Auch eine Neugier auf unterschiedliche Bereiche der Sexualität war nicht vorhanden, zumindest habe ich sie nicht gespürt. Selbstverständlich hat nicht jeder so ein Interesse an und Wissen über alle Spielarten der Sexualität wie ich. Da bin ich sicherlich eine Ausnahme. Aber sollten Sexualtherapeuten nicht viel mehr wissen über SM, Fetisch, Swinger etc.?
Dies sind Fragen, die mir in diesen Tagen durch den Kopf gegangen sind. Das soll nicht heissen, dass ich die anderen Teilnehmer/innen unqualifiziert wären (ich habe deren Kompetenzen in den Kleingruppen immer wieder erlebt), aber teilweise kam ich mir vor wie eine Ethnologin, die sich die (psychologische/sozialpädagogische) Therapeutenszene und deren Gebräuche und Sitten anschaut und dabei einige für mich sonderlichen Verhaltensweisen entdeckt.

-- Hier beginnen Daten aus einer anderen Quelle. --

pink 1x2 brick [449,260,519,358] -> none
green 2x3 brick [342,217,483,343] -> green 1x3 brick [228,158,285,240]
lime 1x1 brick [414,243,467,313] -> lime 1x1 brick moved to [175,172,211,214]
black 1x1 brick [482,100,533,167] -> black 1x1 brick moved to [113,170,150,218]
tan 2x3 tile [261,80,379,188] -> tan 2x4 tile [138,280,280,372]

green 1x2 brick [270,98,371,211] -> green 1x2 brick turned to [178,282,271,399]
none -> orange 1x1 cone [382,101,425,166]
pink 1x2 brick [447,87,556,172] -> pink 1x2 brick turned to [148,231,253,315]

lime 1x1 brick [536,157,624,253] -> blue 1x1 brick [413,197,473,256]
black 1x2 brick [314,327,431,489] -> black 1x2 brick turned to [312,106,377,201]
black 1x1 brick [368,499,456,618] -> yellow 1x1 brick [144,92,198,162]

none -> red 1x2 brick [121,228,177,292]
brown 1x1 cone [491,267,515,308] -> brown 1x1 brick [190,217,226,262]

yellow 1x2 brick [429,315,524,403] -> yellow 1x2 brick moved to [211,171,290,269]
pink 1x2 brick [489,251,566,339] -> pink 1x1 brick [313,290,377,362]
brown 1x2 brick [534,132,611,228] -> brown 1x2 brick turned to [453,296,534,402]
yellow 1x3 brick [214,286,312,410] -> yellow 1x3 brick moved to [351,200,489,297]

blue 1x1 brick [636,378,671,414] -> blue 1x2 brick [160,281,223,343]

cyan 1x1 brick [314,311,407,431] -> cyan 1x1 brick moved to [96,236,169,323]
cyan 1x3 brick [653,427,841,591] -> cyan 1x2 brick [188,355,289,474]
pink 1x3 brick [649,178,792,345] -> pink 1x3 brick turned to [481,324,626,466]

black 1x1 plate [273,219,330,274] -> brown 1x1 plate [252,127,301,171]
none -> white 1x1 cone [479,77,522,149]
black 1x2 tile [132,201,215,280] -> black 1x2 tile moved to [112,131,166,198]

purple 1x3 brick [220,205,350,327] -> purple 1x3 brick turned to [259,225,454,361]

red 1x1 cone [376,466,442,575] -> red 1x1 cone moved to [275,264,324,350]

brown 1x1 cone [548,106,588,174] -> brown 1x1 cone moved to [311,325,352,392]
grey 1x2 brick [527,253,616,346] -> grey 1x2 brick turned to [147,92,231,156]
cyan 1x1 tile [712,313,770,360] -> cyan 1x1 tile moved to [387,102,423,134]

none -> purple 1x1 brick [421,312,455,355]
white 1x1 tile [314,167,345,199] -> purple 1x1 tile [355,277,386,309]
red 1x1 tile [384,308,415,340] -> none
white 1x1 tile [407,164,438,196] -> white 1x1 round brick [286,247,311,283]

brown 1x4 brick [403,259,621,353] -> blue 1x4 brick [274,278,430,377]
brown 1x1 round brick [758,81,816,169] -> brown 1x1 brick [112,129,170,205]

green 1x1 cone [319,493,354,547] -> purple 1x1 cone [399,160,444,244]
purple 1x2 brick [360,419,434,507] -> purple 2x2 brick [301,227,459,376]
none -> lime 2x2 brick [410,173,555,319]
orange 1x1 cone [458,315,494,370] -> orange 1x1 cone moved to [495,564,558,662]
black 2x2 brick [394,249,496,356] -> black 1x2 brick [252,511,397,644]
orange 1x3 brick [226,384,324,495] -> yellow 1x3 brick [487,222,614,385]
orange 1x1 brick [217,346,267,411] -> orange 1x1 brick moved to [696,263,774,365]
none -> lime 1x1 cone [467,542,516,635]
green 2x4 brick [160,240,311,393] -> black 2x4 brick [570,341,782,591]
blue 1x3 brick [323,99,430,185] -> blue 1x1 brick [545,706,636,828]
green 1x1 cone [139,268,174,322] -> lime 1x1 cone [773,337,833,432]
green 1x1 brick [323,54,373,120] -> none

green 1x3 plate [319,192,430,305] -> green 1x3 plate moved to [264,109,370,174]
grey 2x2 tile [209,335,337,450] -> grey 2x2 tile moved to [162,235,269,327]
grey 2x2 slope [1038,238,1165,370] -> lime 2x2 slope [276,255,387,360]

Aber wer weiss, was die anderen Teilnehmer über mich gedacht haben ;-)

5 Kommentare:

Peter Noske hat gesagt…

Hallo Silke,
danke für den Einblick in Dein Erleben dieser Fortbildung. Konnte ich gut und angenehm nachvollziehen. - Beim Einstieg in die Welt des Bloggens , genauer: Ob und wie ich meinen Blog, meine Themenvielfalt thematisch einordnen könnte? <a href="http://www.peternoske.de/?q=blog/1</a> -bin ich hier gelandet. Und freue mich und staune was ich wohl alles in den letzten Jahren allein bei Euch verpasst habe. Nun gut es fährt ja jetzt die Regionalbahn bis zum Alex.
Und dann sehe ich weiter was da so bei Euch los ist.
Mit den besten Wünschen für gute Zeiten
Petar

Die kleine Lady hat gesagt…

Interessanter Artikel.

Ich als Endkunde würde von meinem Schwimmlehrer schon wollen, dass er alle Schwimmarten kennt. Ok, für das Apnoetauchen würde ich mir einen Speziallehrer nehmen, aber eine gewisse Erfahrung setze ich einfach voraus. Und gerade wenn es nicht um reine "Schulung" sondern Therapie geht!

Schöne Grüße und bitte mehr solche Artikel!

Undine hat gesagt…

In der Tat ein interessanter Einblick. Erinnert mich spontan an die prä-orgasmische Paartherapeutin in "Shortbus" (ein absolut glorreicher Film).

Inwiefern Sexualtherapeuten über eine möglichst diverse eigene Sexualität verfügen sollten, ist eine gute Frage. Ich kann mir vorstellen, dass eigene Erfahrungen manchmal auch hinderlich dabei sein können, sich voll auf den Klienten zu konzentrieren. Vielleicht ist es eine Frage des Therapiestils - wer primär spiegelt und empathisch zuhört, dessen eigene Sexualität ist weniger relevant als die eines Coaches, der explizite Praxis-Tipps und Anregungen gibt. Für beide Formen gibt es vermutlich ein Klientel, das die jeweilige Arbeisweise bevorzugt.


Beste Grüße,
Undine

Silke Maschinger hat gesagt…

Hallo Undine! Ja, das ist eine schöne Unterscheidung zwischen den unterschiedlichen Beratungsstilen. Und es stellt sich die Frage: muss ein/e gute/r Sexualtherapeut/in auch ein tolles Sexualleben haben oder "reicht" es, wenn die Beratung erfolgversprechend ist. Ich glaube, am wichtigsten ist es, sich als Berater/in seiner eigenen Grenzen bewusst zu sein und damit klar im Beratungsgespräch umzugehen. Man kann auch andere ermutigen, bestimmte Grenzen zu erweitern, auch wenn man sie selbst nicht erweitern möchte. Das funktioniert aber nur, wenn einem das ganz klar ist

Anonym hat gesagt…

hmmm, muß ein Psychotherapeut der einen Depressiven behandelt selbst depressiv sein oder reicht es wenn er erlernte und durch Behandlungserfahrung erworbene Fachkenntnisse hat?